How many pastry chefs does it take to burn down a kitchen? Four. One uses a blow torch but forgets there's a stack of towels behind the cheesecakes. The other three stand there, forgetting to use the fire extinguisher.

scp1127 Posted 9 Aug 2011 , 1:37pm
post #13 of 15

I just love what you add to the threads.

I am an unpaid spokesperson (Mimi, can we change that):

For anyone thinking of starting a cake business, Mimi has a great book on amazon.com. In my opinion, hers is the best.

MimiFix Posted 9 Aug 2011 , 6:14pm
post #14 of 15
Quote:
Originally Posted by scp1127

I just love what you add to the threads.

I am an unpaid spokesperson (Mimi, can we change that):

For anyone thinking of starting a cake business, Mimi has a great book on amazon.com. In my opinion, hers is the best.




Thank you scp1127! I've been in the food industry more than 30 years which means I've seen enough to make any nice person cranky.
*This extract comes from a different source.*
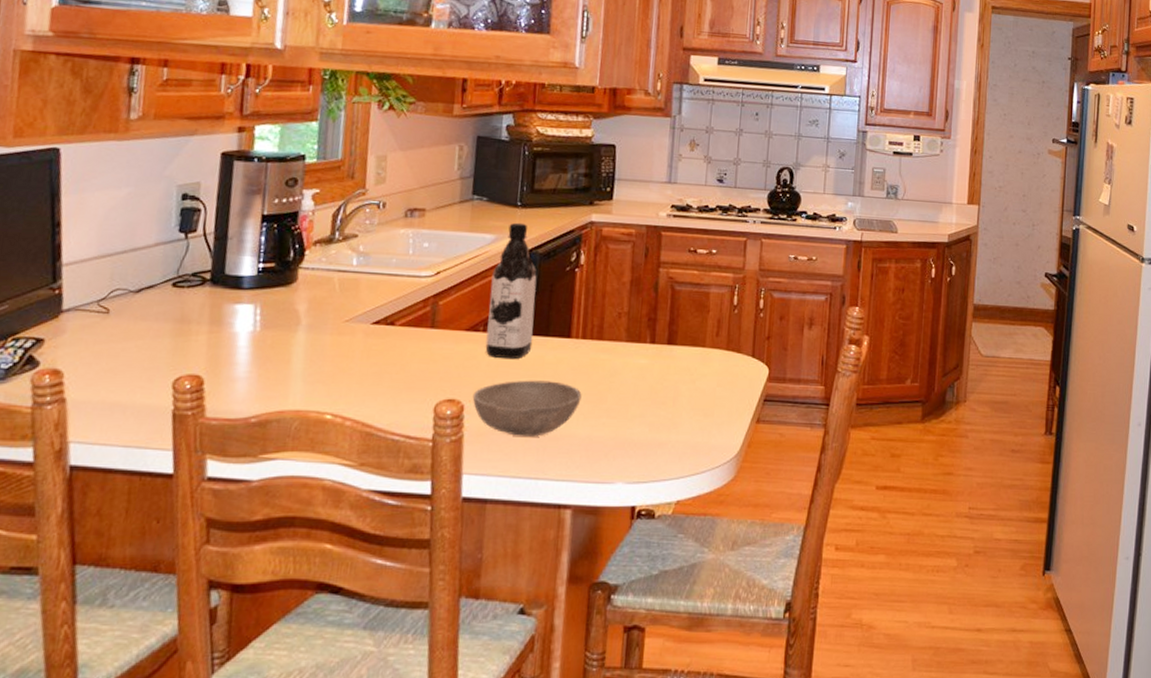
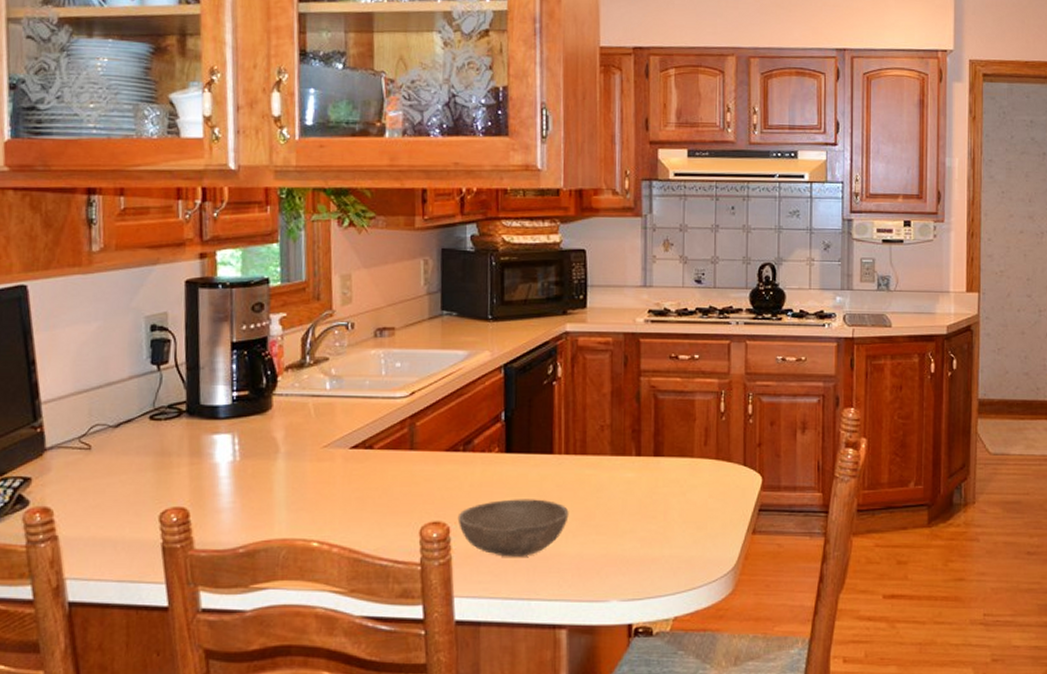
water bottle: present [485,222,537,360] -> none [466,336,515,479]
Humor helps to override this occasional attitude.

In 2008 when our economy tumbled I felt compelled to help people create their own incomes. It's written for everyone from beginners to those who already had a business background or food service experience. And I tried to cover the entire process of starting and running a food business. Now, three years later, our economy is still bad with more folks looking for work.
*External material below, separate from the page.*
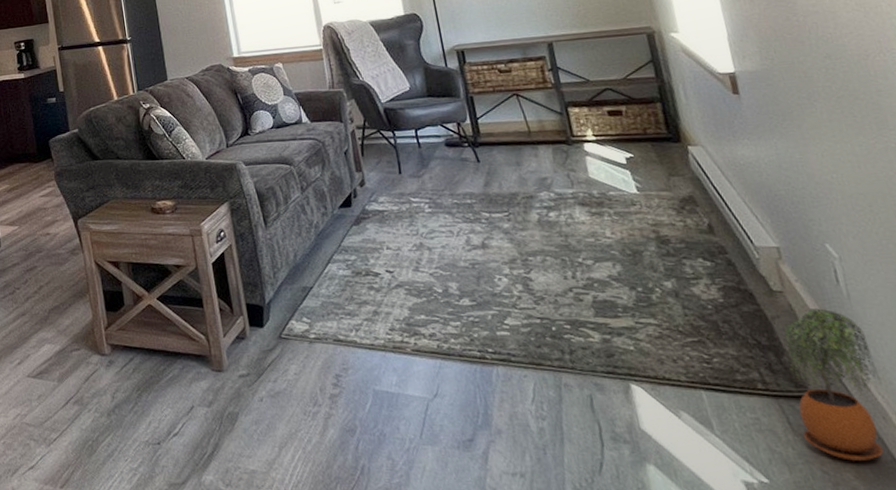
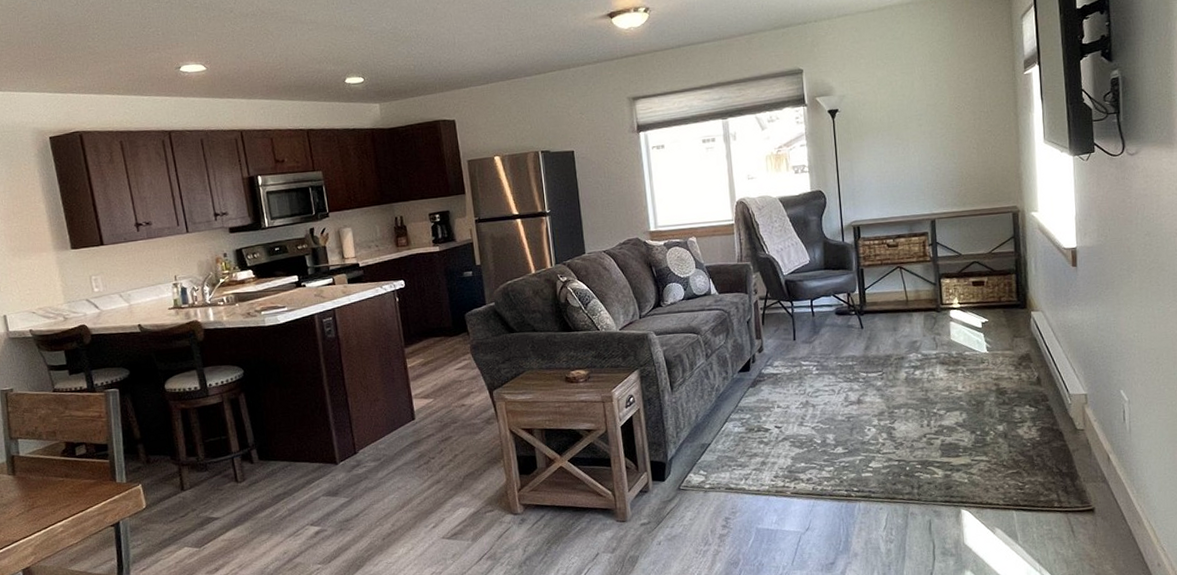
potted plant: present [784,308,884,461] -> none [1079,441,1142,556]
Good thing for us that eating and celebrating does not change much, even in a bad economy. Which brings this thread back to cheesecake. I've made wedding cheesecakes without any icing. Just stacked the tiers and added fresh flowers. And used foil to cover the pan bottoms.

scp1127 Posted 10 Aug 2011 , 3:27am
post #15 of 15

Cheesecake is my favorite dessert. My favorite... Bourbon Sweet Potato.